Two success and failure factors have been proposed with different ways of resetting the counters. The results were analyzed with the IGD+ quality indicator and Friedman’s statistical test. The IGD+ points out that the best way to restart the success and failure counts varies according to the success and failure factor adopted. The best proposed HH (NSGA-III\(_{TS-AVG}\)V1) presented equivalent, or even better, performance to operators applied in isolation. This shows the benefit of automatic selection made by TS, as it releases the user from determining the best operator to be applied in the problem solution. In comparison with the literature, the NSGA-III\(_{TS-AVG}\)V1 outperforms all the considered algorithms.

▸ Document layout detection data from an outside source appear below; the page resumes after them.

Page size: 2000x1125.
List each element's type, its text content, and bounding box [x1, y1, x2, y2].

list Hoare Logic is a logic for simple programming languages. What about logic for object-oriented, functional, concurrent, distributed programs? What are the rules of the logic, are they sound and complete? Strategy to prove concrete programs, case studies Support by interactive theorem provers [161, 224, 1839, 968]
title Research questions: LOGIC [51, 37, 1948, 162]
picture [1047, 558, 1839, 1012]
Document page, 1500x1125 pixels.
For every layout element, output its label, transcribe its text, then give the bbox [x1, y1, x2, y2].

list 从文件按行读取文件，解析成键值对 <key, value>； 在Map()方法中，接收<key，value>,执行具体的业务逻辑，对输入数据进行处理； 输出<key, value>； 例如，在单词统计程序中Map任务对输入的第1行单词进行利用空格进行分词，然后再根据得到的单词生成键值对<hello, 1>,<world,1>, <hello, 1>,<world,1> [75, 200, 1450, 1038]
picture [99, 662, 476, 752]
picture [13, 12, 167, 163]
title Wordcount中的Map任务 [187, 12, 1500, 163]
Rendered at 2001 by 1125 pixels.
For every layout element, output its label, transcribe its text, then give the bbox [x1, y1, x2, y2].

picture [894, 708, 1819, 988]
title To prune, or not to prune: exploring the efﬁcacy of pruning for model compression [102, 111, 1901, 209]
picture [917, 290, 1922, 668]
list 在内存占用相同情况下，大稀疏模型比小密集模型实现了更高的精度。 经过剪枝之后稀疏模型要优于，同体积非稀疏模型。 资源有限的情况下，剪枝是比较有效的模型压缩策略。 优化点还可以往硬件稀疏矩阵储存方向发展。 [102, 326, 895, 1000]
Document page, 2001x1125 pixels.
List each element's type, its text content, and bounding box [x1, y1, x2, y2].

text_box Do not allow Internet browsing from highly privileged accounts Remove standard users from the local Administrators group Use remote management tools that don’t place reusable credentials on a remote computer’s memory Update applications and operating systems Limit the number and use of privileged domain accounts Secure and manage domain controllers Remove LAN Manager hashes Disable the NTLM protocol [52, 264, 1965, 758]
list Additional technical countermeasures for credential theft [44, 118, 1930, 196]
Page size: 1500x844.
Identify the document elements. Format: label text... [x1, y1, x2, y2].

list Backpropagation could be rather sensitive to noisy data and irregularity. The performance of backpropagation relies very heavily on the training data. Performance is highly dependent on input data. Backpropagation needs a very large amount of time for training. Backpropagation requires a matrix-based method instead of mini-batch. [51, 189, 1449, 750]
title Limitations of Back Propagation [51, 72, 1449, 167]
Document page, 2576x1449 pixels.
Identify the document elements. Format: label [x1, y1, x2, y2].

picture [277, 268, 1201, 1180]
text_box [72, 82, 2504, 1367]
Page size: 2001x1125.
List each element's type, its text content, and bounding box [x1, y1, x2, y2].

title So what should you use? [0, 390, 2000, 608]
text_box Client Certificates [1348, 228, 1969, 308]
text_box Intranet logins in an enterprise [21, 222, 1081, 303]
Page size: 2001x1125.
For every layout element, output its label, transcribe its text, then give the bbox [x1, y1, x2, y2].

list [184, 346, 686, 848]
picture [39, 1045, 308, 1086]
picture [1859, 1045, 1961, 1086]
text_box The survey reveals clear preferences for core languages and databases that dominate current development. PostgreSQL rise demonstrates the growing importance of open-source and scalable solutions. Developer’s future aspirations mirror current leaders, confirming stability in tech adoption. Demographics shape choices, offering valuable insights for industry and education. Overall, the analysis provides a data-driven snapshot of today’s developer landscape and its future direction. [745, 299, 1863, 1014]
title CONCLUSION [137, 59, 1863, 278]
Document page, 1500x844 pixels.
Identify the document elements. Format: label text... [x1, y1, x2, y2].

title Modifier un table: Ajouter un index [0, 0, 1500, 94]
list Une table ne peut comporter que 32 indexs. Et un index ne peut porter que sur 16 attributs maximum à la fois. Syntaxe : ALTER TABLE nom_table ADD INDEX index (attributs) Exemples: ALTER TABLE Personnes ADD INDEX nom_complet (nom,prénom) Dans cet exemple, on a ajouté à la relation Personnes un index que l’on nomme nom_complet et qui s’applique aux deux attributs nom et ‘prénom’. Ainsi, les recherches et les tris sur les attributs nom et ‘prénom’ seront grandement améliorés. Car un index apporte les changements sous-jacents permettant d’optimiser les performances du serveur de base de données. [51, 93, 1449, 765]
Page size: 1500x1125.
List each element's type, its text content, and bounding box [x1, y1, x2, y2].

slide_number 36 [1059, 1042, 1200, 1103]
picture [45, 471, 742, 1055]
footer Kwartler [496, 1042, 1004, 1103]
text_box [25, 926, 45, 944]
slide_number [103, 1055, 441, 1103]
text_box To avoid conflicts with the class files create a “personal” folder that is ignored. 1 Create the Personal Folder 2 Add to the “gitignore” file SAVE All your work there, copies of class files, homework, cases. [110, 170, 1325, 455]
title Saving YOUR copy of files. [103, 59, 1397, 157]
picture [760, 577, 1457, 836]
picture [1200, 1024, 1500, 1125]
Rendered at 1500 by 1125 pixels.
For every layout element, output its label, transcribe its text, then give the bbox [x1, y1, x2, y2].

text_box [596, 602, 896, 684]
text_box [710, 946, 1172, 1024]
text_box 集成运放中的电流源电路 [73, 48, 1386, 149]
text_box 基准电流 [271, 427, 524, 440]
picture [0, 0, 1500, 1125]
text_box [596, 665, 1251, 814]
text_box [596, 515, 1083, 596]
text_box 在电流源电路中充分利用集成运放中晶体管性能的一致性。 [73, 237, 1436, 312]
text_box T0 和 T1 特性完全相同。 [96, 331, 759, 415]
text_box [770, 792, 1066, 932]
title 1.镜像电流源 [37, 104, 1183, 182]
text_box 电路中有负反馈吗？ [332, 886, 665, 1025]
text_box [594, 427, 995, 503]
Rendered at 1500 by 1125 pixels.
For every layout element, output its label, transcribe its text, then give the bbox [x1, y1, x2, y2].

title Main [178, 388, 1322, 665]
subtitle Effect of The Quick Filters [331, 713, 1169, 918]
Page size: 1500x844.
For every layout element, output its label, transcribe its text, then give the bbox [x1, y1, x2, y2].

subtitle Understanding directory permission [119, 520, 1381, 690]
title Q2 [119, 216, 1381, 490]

It should be noted that, in addition to its competitive results, Thompson Sampling is a simple technique in relation to other high-level heuristics implemented for HHs and without parameters to be adjusted. As future work we can consider the adaptive control of the size of the set of operators and the test in different optimization problems with multiple and many objectives.